La Procura di Treviso ha chiesto lo stato di insolvenza per Veneto Banca. La richiesta è stata firmata nelle scorse ore dal pubblico ministero Massimo De Bortoli, titolare del filone trevigiano dell’inchiesta sull’istituto di credito. Si tratta di un passo importantissimo perché, se il “fallimento” della banca verrà dichiarato dal tribunale, i risparmiatori vedranno aprirsi nuove possibilità per avere giustizia; gli inquirenti potranno infatti procedere anche per bancarotta, reato grave con tempi di prescrizione lunghi.Dottor De Bortoli quante sono le denunce per truffa su cui sta indagando la Procura di Treviso?
«L’altro ieri erano 2.066, ora ne sono arrivate ulteriori 400, circa, da Roma. E così siamo all’incirca a 2.500. Altre continuano ad arrivare, da altre Procure d’Italia. E c’è anche qualcuno che deposita la querela adesso».
Non sono scaduti i termini?
«Se ipotizziamo le aggravanti, il reato diventa procedibile d’ufficio».
Qual è il danno complessivo al momento ipotizzabile?
«Lo abbiamo stimato finora in oltre 200 milioni di euro. Notevolmente sopra i 200 milioni».
Le indagini per questo tipo di reato coinvolgono anche i responsabili di filiale oppure l’acceento riguarda esclusivamente i vertici dell’istituto?
«Al momento, formalmente, procediamo contro ignoti. Si indaga ad ampio raggio, sia nei confronti dei vertici della banca, sia valutando le posizioni dei dirigenti generali, dei capi area, dei direttori di filiale, seppur al momento non singolarmente individuati. Più avanti, con il proseguimento delle indagini, restringeremo l’ambito soggettivo. È difficile però dimostrare che i dipendenti erano a conoscenza delle reali condizioni finanziarie della banca, anche perché molti di loro avevano acquistato le azioni dell’istituto, perdendo di conseguenza tutto il denaro investito. E la truffa, per essere contestata, presuppone che chi ha venduto le azioni fosse consapevole che il titolo aveva un valore effettivo inferiore».

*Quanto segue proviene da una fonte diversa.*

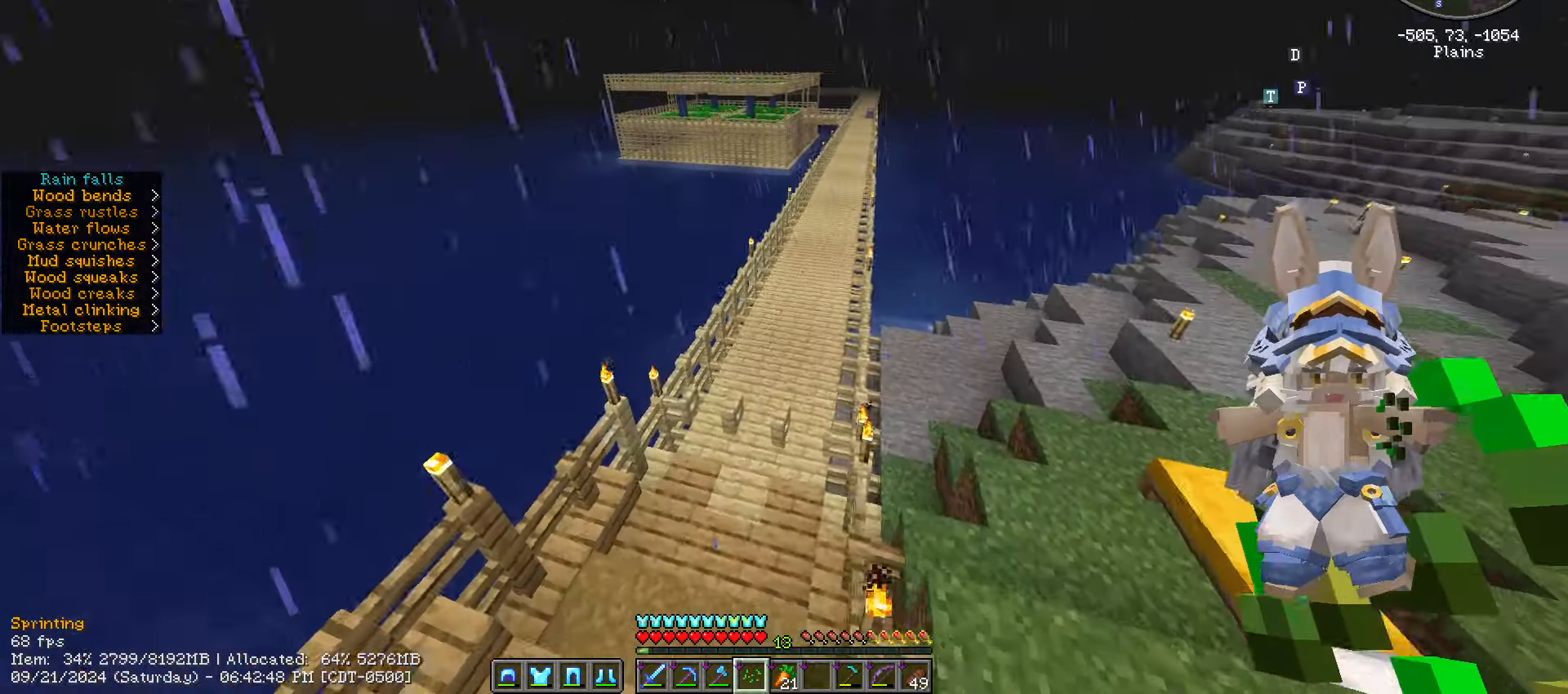
{"keys": ["ctrl_l", "space", "w"], "mouse": [], "events": []}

Oltre che per truffa per quali altre ipotesi di reato state indagando?
«Falso in bilancio, falso in prospetto, falso nelle relazioni delle società di revisione».
Per questo tipo di reali è possibile procedere a sequestri?
«Ora è prematuro valutare tale possibilità, essendo le indagini soltanto agli inizi. Va tenuto presente che siamo potuti partire con un certo ritardo: le prime querele erano arrivate già nel 2015 e noi abbiamo iniziato le indagini nel 2017. Questo perché i relativi fascicoli erano alla Procura di Roma che, all’esito delle indagini, ha ritenuto di procedere soltanto per i reati di ostacolo alla vigilanza e di aggiotaggio restituendoci i procedimenti per le truffe».
State indagando anche sulla denuncia per truffa fatta dall’ex presidente Bim D’Aguì contro Consoli?
«Si, ma sono filoni separati. C’è un fascicolo a parte, anche se la vicenda è strettamente connessa».
Duemilacinquecento querele sono davvero molte, potrebbe essere affiancato da un altro magistrato?
«Allo stato non ne ravviso la necessità, ma qualora in futuro gli adempimenti diventassero molto più consistenti, allora, dovrebbe essere valutata la possibilità di un affiancamento. Tuttavia questa è un’ipotesi in prospettiva e non è detto che sia assolutamente necessario».
C’è un pool di investigatori dedicati?
«Si, ci sono quattro investigatori della Guardia di Finanza che si avvalgono anche della collaborazione del Nucleo di polizia tributaria di Treviso. Al momento non sono stati nominati consulenti, più avanti è probabile che dovremo ricorrere ad essi per affrontare gli aspetti più tecnici della vicenda».
Che tempi ci sono?
«Impossibile fare previsioni».
Ma c’è il rischio prescrizione?
«Il rischio di prescrizione è sempre incombente, ma in questo caso non imminente. La truffa si è consumata nel momento in cui le azioni hanno perso anche formalmente il loro valore, è lì che si è verificato il danno per le persone offese. E quindi siamo al 2014, non prima».
La Procura di Treviso procederà, come prospettato, alla richiesta dello stato di insolvenza?
«La richiesta è già stata firmata e depositata in tribunale che dovrà svolgere l’attività istruttoria per verificare se c’è o meno l’insolvenza. Dovrà in particolare sentire i liquidatori della società e la Banca d’Italia, secondo la procedura prevista dalla legge».
Quali sono gli elementi che l’hanno convinta a firmare la richiesta?
«Una serie di elementi che ho esposto nella mia richiesta. La Cassazione, che si è già occupata altre volte dell’insolvenza di istituti di credito, ha sempre affermato che sotto tale profilo è rilevante il deficit patrimoniale. Non vi è dubbio, nel caso di Veneto Banca, che esso ci fosse. La dimostrazione dello stato di insolvenza è rappresentata inoltre, a mio avviso, dall’incapacità di Veneto Banca di pagare il 21 giugno 2017 il bond relativo alle obbligazioni subordinate emesso 10 anni prima. Tanto che il governo ha dovuto sospendere il rimborso dello stesso. Centocinquanta milioni di euro che la banca non è stata in grado di pagare. L’insolvenza deve essere verificata al momento della messa in stato di liquidazione, vale a dire il 25 giugno 2017 e il mancato pagamento è del 21 giugno. C’era una situazione di deficit che ho evidenziato e che emergeva dal bilancio. E poi se la Banca Centrale europea ha affermato che Veneto Banca non poteva proseguire la sua attività, credo che lo abbia fatto in considerazione dello stato di dissesto della società e della sua incapacità di far fronte alle proprie obbligazioni. Soprattutto questo, a nostro avviso, comprova l’insolvenza di Veneto Banca, poi chiaramente sarà il tribunale di Treviso a decidere».